21 APR, 2023 • Europees nieuws
Wat de EU-China reset voor bedrijven betekent
Naar aanleiding van het bezoek van Europese Commissievoorzitter Ursula von der Leyen en de Franse president Emmanuel Macron vroeg Kantoor Brussel van VNO-NCW en MKB-Nederland Maaike Okano-Heijmans en Sense Hofstede van Instituut Clingendael wat de huidige stand van zaken in de relatie tussen de EU en China betekent voor het bedrijfsleven. Maaike Okano-Heijmans is senior onderzoeker en programmahoofd ‘Geopolitiek van Technologie en Digitalisering’ op Instituut Clingendael in Den Haag. Sense Hofstede is onderzoeker bij het Chinacentrum van het Instituut Clingendael.
Door Maaike Okano-Heijmans en Sense Hofstede, Instituut Clingendael
De toespraak van Europese Commissievoorzitter Ursula von der Leyen op 30 maart jl. was een mijlpaal: een uitwerking van de kritischere lijn die de Commissie en veel Europese lidstaten wensen te voeren ten opzichte van China. Kort daarna ondermijnde de Franse President Emmanuel Macron de Europese eensgezindheid.

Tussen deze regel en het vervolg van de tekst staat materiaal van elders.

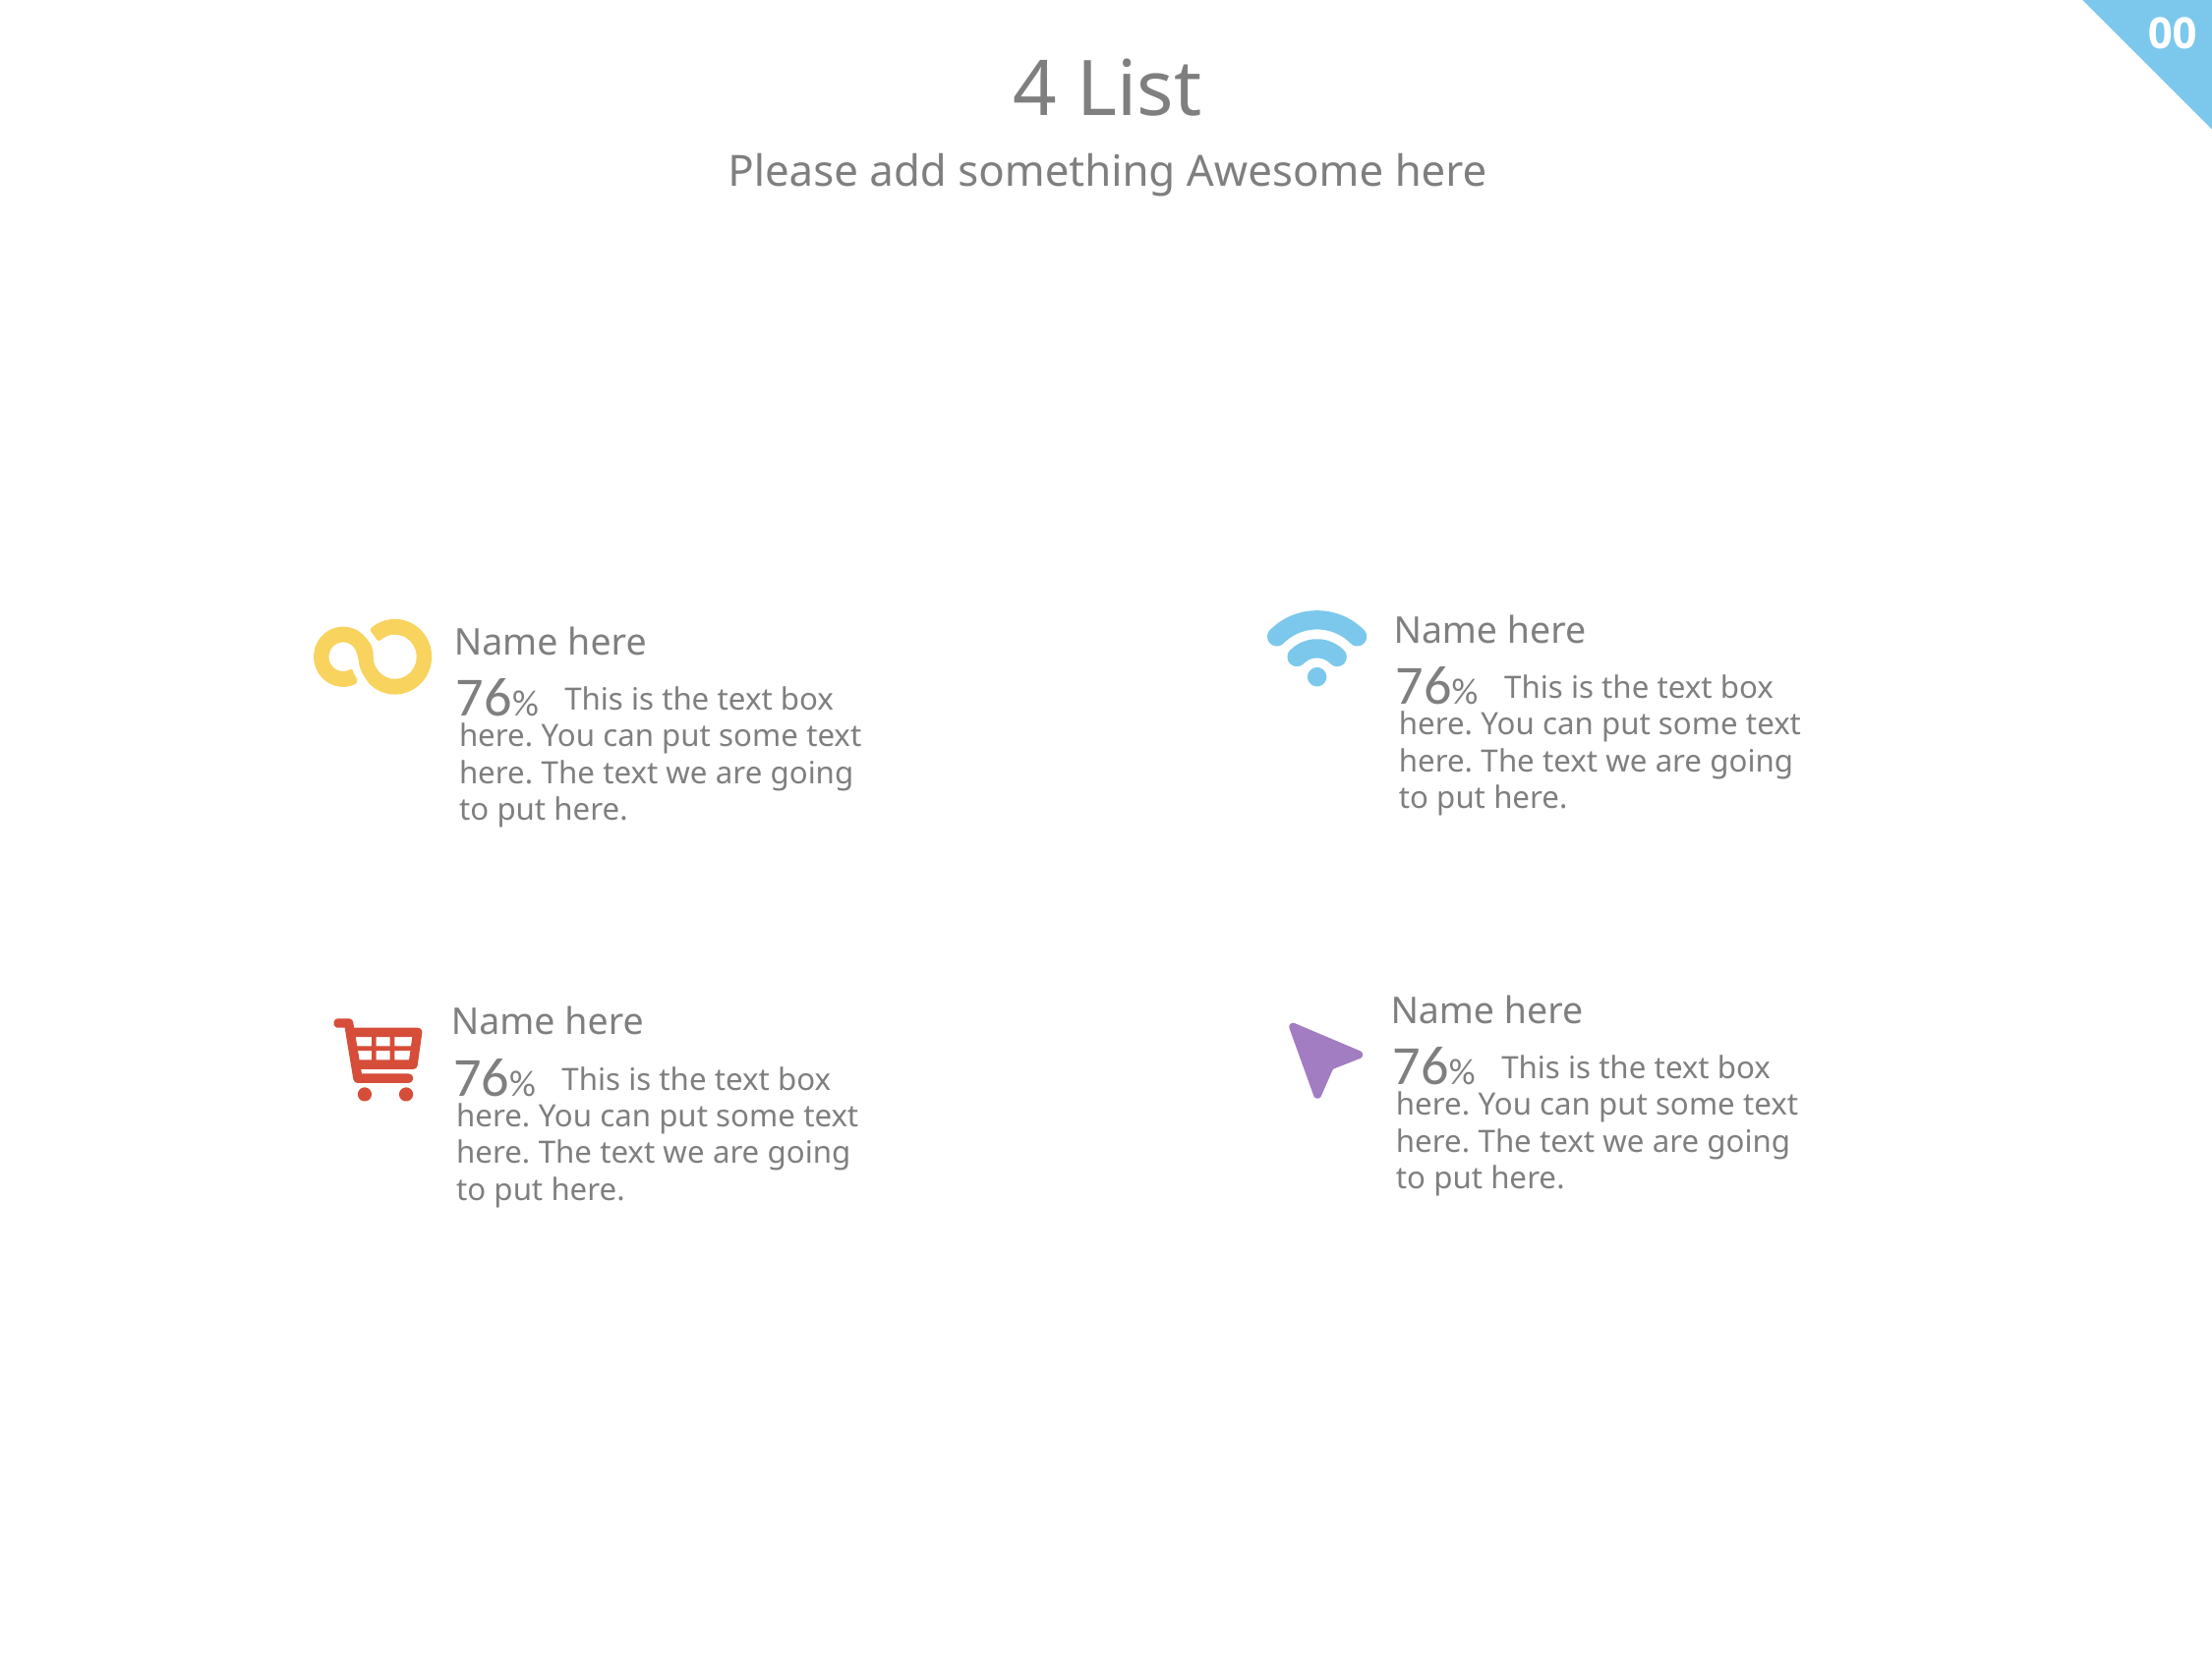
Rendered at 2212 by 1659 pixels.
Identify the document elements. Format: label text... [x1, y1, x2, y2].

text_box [333, 1018, 423, 1102]
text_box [1378, 599, 1835, 787]
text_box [1375, 979, 1833, 1168]
text_box Please add something Awesome here [713, 136, 1502, 202]
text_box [1267, 610, 1368, 687]
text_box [438, 610, 896, 799]
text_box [2080, 0, 2212, 130]
text_box [1289, 1022, 1364, 1099]
text_box 4 List [998, 31, 1217, 136]
text_box [314, 618, 433, 695]
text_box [436, 991, 893, 1179]
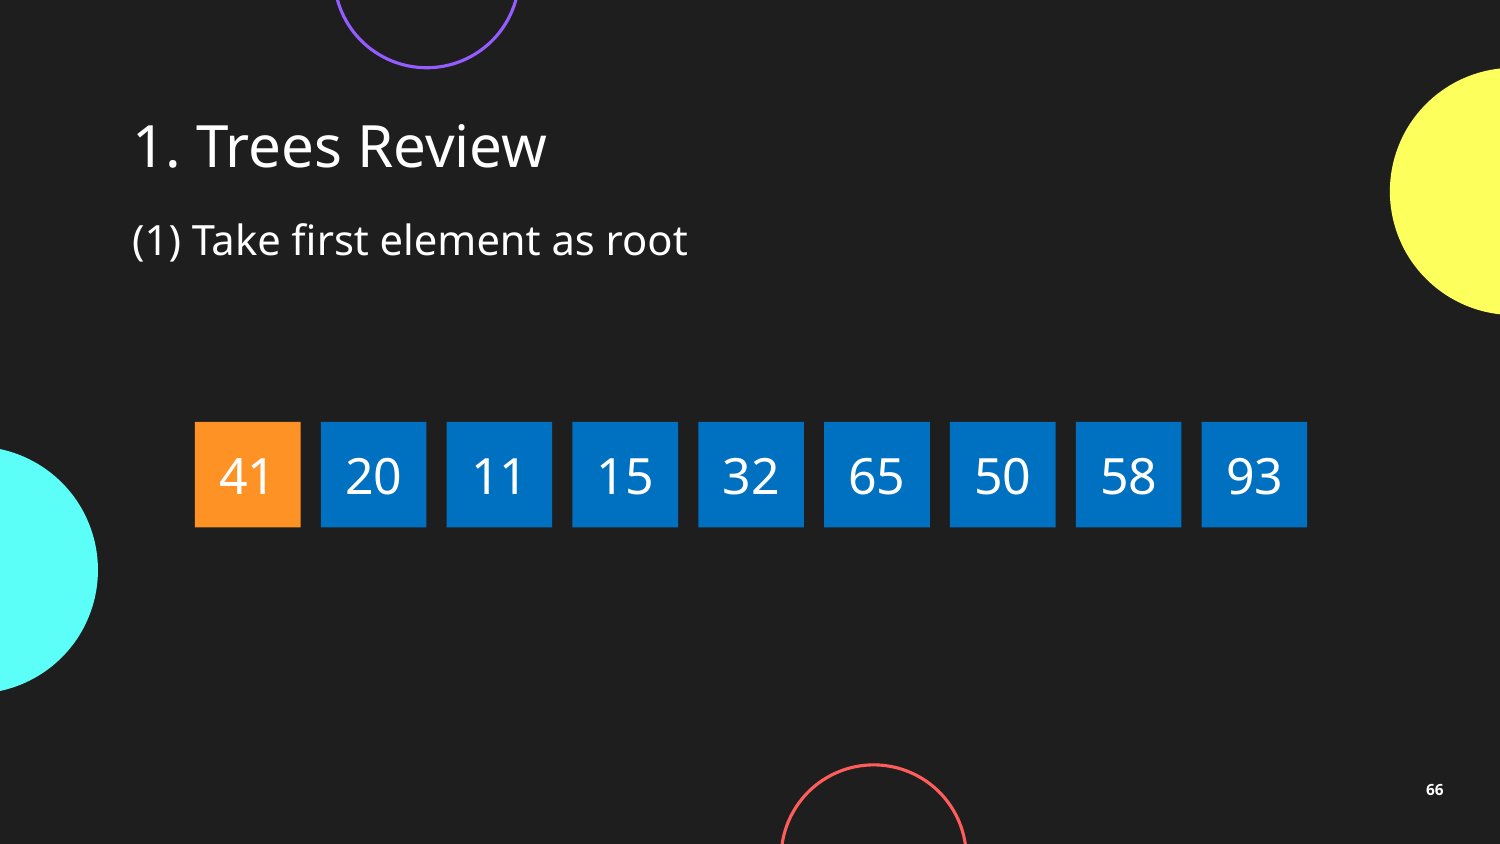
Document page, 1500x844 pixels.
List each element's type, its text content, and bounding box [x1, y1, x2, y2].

title 1. Trees Review [117, 106, 1383, 183]
text_box (1) Take first element as root [117, 199, 1217, 276]
text_box 65 [822, 420, 932, 530]
text_box 11 [445, 420, 554, 530]
text_box 50 [948, 420, 1058, 530]
text_box 20 [319, 420, 428, 530]
text_box 58 [1074, 420, 1183, 530]
text_box 93 [1200, 420, 1309, 530]
text_box 32 [696, 420, 806, 530]
text_box 15 [570, 420, 680, 530]
text_box 41 [193, 420, 303, 530]
slide_number 66 [1389, 764, 1480, 816]
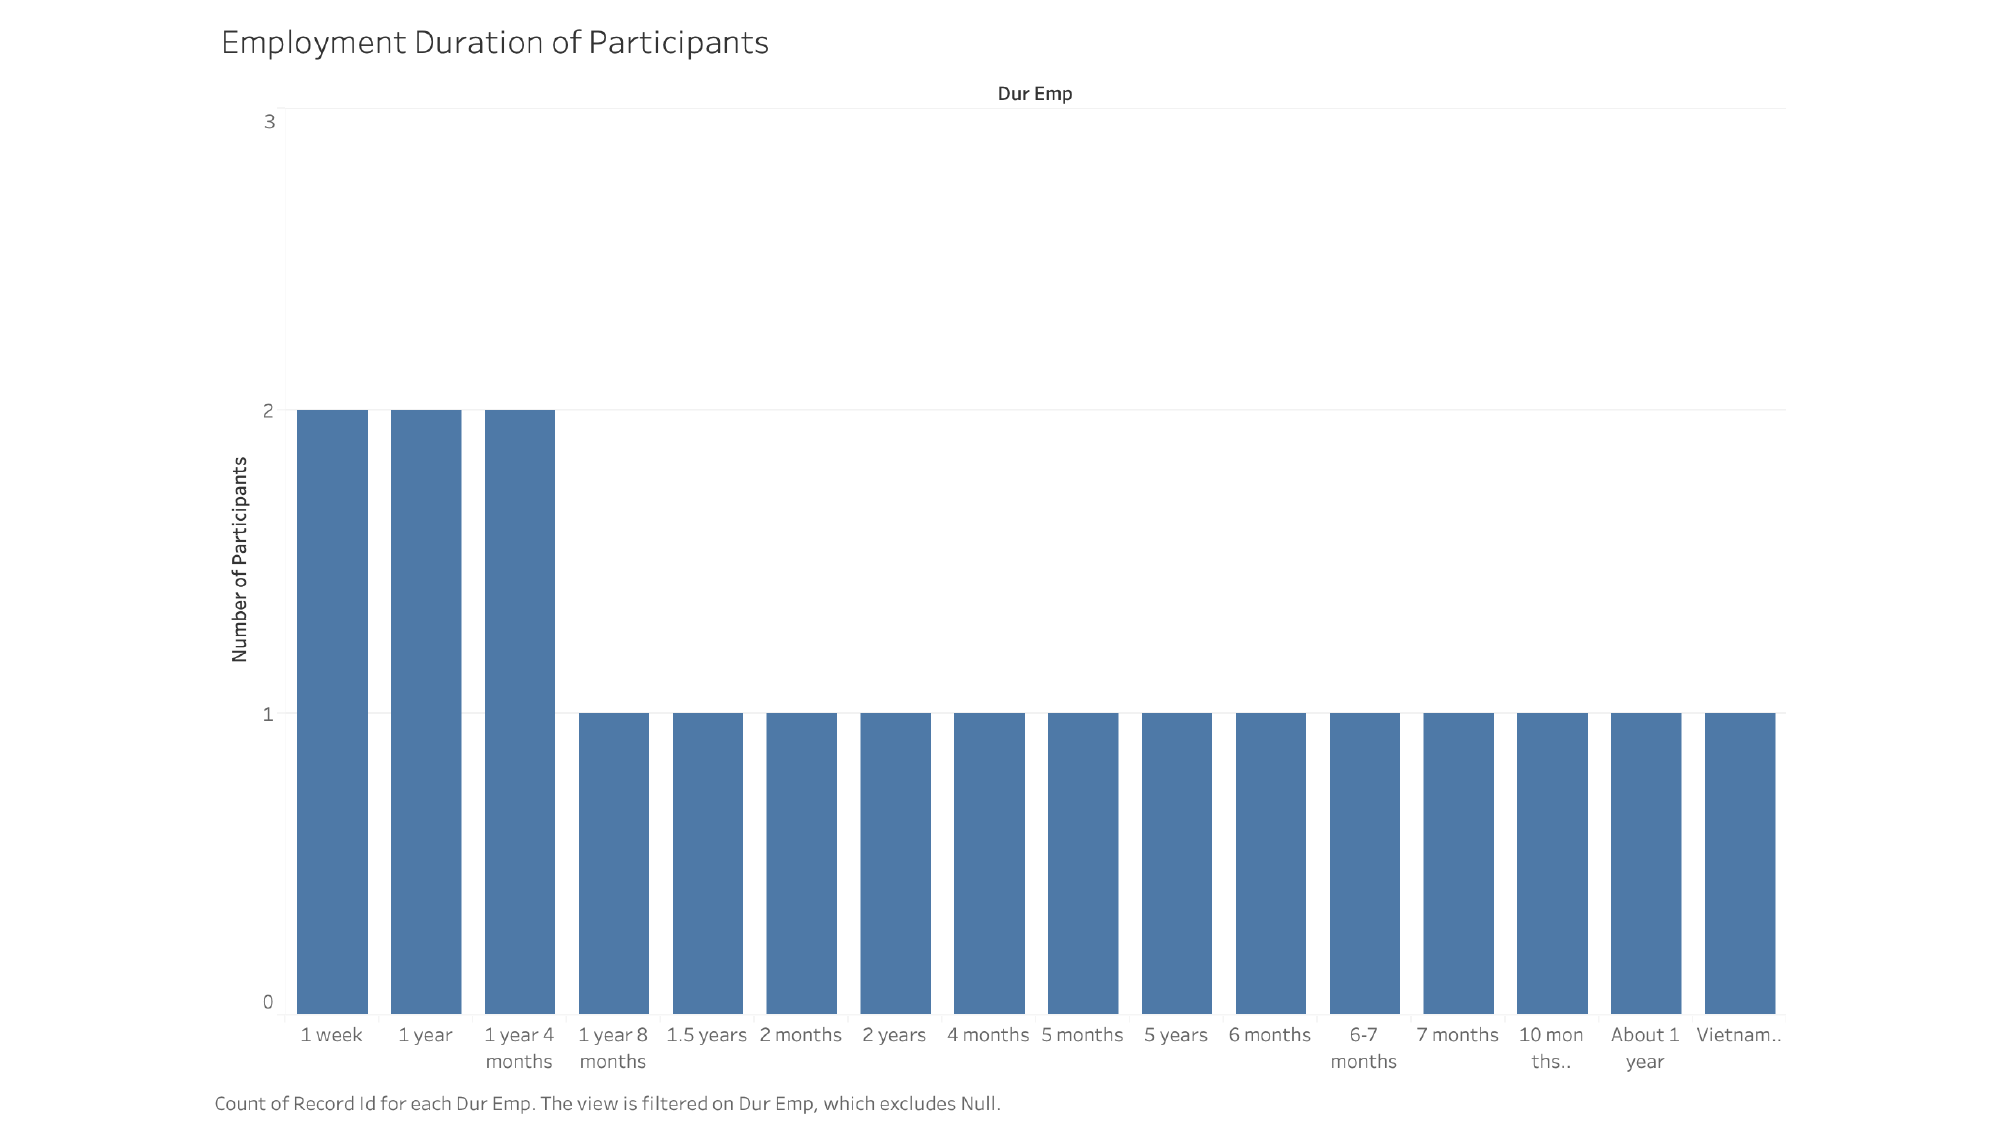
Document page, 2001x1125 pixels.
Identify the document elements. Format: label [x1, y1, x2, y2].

picture [214, 9, 1786, 1116]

Zijn staatsbezoek met een handelsdelegatie aan het land en de opmerking waarin hij de handen van Taiwan leek af te trekken, waren ouderwets economisch opportunistisch.
Macron spreekt ook graag over een zelfstandigere koers van de EU: strategische autonomie. Ten opzichte van China is dat logisch en wenselijk. De EU en de lidstaten moeten afhankelijkheden en kwetsbaarheden verminderen. Dat is duidelijk gezien het Chinese streven naar zelfvoorzienendheid en de bereidheid van President Xi Jinping om handelsrelaties te gebruiken als economisch drukmiddel. Ook ten opzichte van de Verenigde Staten is meer Europees handelingsvermogen wenselijk. Zelfs de Democratische President Joe Biden voert beleid dat lang niet altijd gunstig is voor Europa.
Maar de EU als onafhankelijke derde pool is momenteel onrealistisch. Daarvoor zijn de kwetsbaarheden in de relatie met China en de VS nog te groot.
Europese bedrijven zijn dus niet geholpen wanneer Europese leiders als Macron, evenals eerder de Duitse bondskanselier Olaf Scholz met zware handelsdelegaties naar Peking afreizen. Door opzichtig nationale economische belangen na te streven, ondermijnen ze de geloofwaardigheid in Peking van hun eigen politieke boodschappen en die van de Europese Commissie.
Gebrekkige politieke eenheid vergroot de onzekerheid voor het Europese bedrijfsleven. China wordt gesterkt in het idee dat selectieve voordelen aan specifieke lidstaten effect sorteren. Dat maakt het concurrentievermogen van bedrijven afhankelijker van een “wedstrijdje Peking plezieren” tussen de EU-lidstaten, en van de gunsten van Peking in bredere zin.
Ook de scheve ogen in Washington over Macrons interpretatie van strategische autonomie en zijn uitspraak over Taiwan doen Europese bedrijven geen goed. Juist nu de VS zwaar inzet op industriepolitiek, kleven er zakelijke risico’s aan een Europa dat soeverein zegt te willen zijn, maar daar feitelijk nog niet toe in staat is.
Nu het conflict tussen de VS en China toeneemt en de EU niet eenduidig is in woord en daad, doen bedrijven er goed aan zich schrap te zetten voor groeiende onzekerheid. China’s toorn kan zich plots richten op sectoren of landen die de Partij om politieke redenen opportuun acht. Dat bleek wel uit beperkingen van import van onder meer wijn en gerst uit Australië, en in algemene zin importen uit Litouwen. Druk van de VS is voorspelbaarder en gerichter, op vooral technologisch hoogwaardige bedrijven.
Voor alle bedrijven geldt dat meer geopolitiek bewustzijn een vereiste is voor gezonde bedrijfsvoering. Zoals de Duitse industriebond BDI en de Europese Kamer van Koophandel in China recent ook stelden, is het tijdperk van eenzijdige focus op economische efficiëntie voorbij. Daarvoor in de plaats is economische veiligheid gekomen – in Japan al bij wetgeving opgelegd aan bedrijven. Weg uit China is daarbij niet de boodschap. Wel wat Von der Leyen ‘de-risking’ noemt: diversificatie van een eenzijdige focus op China, en geopolitieke hygiëne in bedrijfsvoering.